An old Belfast recipe.
Fish Pudding Recipe with Boiled Mayonnaise Sauce
Created by Viola on 13/05/2016
- Prep Time: 25m
- Cook Time: 45m
- Total Time: 1h 10m
- Serves: 4
- Category: Fish Recipes
- 450g (1 lb) cooked mixed fish, flaked (smoked cod, haddock, salmon)
- 110 grams (4 oz) long grain rice, cooked
- 1 dessertspoon chopped parsley (or 1 teaspoon vegetable Bouillon powder)
- 1/2 teaspoon salt
- 1/4 teaspoon pepper
- 2 eggs
- 28 grams (1oz) butter
- 120 millilitres milk
Boiled Mayonnaise Sauce
- 2 yolks of eggs, raw
- 1 teaspoon mustard
- 1 dessertspoon tarragon vinegar
- 1 dessertspoon common vinegar
- 1 dessertspoon salad oil
- 235 millilitres cream
- salt & pepper
- Mix all the dry fish pudding ingredients together.

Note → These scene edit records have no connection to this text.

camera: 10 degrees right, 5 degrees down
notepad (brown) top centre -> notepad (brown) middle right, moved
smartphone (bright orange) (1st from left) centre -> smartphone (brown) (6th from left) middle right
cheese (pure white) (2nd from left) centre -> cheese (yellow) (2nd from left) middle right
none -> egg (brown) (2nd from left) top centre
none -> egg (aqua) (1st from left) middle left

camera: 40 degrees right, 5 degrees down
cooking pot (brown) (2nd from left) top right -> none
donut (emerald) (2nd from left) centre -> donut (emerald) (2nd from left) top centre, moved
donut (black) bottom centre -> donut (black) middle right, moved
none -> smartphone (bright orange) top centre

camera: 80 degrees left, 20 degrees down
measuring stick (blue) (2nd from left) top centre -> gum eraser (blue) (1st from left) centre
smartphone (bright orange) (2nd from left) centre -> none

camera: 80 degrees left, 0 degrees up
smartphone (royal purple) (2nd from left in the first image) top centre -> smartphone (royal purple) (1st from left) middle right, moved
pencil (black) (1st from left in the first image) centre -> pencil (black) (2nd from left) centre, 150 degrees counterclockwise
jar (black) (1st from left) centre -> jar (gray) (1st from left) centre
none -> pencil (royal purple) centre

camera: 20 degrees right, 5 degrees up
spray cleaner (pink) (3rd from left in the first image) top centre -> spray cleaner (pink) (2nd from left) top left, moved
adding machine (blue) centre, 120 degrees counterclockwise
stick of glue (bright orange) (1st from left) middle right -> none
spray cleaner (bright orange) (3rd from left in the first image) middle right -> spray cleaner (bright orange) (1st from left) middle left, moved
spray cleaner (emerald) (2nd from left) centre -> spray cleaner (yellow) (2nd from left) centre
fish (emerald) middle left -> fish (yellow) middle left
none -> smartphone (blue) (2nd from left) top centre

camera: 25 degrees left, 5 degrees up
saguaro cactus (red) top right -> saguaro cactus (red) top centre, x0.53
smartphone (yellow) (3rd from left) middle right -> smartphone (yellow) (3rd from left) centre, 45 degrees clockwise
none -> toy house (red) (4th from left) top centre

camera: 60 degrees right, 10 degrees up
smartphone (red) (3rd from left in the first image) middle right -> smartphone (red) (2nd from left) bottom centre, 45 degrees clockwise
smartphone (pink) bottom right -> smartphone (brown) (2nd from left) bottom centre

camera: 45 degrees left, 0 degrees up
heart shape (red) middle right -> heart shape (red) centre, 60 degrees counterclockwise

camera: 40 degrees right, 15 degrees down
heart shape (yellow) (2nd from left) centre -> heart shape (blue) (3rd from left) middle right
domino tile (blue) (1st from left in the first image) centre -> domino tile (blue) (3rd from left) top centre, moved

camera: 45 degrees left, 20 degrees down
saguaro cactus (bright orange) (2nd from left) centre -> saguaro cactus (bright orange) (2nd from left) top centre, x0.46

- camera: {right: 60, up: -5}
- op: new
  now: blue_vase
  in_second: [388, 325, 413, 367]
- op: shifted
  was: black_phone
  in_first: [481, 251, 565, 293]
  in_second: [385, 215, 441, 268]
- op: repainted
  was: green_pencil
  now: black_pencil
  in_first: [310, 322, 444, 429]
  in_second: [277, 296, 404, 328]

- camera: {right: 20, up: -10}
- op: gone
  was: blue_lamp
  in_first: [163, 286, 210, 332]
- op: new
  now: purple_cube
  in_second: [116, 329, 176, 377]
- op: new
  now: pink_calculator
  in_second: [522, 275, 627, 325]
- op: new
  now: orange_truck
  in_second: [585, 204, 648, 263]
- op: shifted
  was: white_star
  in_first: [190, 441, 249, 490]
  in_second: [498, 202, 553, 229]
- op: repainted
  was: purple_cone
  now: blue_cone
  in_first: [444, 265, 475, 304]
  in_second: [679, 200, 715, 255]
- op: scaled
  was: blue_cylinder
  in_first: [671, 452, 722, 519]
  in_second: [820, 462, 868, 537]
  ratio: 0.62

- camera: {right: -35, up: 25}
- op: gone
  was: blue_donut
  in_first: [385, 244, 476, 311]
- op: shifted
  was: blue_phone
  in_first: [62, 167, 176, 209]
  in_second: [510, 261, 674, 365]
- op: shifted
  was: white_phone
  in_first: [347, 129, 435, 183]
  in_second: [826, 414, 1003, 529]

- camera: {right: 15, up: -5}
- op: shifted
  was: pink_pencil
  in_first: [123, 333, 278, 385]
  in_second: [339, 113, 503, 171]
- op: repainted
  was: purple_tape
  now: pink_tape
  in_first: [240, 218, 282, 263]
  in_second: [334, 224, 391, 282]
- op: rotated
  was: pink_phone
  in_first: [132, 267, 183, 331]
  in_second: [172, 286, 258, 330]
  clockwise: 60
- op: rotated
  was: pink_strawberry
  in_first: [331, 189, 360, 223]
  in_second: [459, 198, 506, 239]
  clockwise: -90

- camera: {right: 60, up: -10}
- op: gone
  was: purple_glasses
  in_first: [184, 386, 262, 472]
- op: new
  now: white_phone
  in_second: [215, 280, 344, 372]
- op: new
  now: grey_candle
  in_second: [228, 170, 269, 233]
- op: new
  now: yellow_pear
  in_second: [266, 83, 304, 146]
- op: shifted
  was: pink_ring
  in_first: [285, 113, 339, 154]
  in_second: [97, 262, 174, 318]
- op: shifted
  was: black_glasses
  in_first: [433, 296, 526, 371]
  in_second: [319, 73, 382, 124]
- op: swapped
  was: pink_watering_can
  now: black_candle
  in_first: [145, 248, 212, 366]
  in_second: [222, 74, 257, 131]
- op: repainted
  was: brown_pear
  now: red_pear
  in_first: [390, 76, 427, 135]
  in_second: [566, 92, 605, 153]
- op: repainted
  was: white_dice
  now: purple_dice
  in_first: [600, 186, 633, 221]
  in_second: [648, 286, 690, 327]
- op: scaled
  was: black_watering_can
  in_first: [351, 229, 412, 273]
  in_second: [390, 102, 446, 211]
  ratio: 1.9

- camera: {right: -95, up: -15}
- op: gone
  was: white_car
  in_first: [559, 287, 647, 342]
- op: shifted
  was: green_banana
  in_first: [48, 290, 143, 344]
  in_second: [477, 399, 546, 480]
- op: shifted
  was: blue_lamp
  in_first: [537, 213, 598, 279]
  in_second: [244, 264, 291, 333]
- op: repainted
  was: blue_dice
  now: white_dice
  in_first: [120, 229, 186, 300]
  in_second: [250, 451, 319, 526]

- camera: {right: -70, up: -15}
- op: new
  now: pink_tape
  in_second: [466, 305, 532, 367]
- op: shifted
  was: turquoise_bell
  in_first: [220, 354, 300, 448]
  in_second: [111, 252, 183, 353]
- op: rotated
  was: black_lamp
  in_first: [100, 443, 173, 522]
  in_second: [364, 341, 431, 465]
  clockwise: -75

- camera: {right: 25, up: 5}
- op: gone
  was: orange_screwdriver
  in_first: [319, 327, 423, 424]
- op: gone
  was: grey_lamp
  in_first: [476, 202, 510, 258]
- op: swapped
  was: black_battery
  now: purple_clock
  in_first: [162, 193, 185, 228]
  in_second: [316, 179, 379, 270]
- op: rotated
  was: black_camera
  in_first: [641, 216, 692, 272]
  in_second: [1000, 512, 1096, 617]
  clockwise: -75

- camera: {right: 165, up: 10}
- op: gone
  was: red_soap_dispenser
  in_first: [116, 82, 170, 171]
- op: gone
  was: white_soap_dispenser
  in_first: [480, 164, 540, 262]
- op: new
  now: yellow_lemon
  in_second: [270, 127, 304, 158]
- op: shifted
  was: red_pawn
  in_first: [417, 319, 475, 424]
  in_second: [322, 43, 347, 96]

- Beat eggs well, add milk and then the butter, melted.
- Steam in a buttered mould (or in a 2.5 pint/ 1.4 litre ovenproof glass pudding bowl) covered with tinfoil for 45 minutes in the oven at approximately 200C / 400F / Gas Mark 6.
- Make the sauce about 15 minutes before the fish pudding is fully cooked.
- Beat yolks slightly; add all the sauce ingredients except for the cream; beat again, add cream, and boil in a double saucepan, stirring constantly till it thickens.
- Turn pudding out and serve with the sauce poured around it.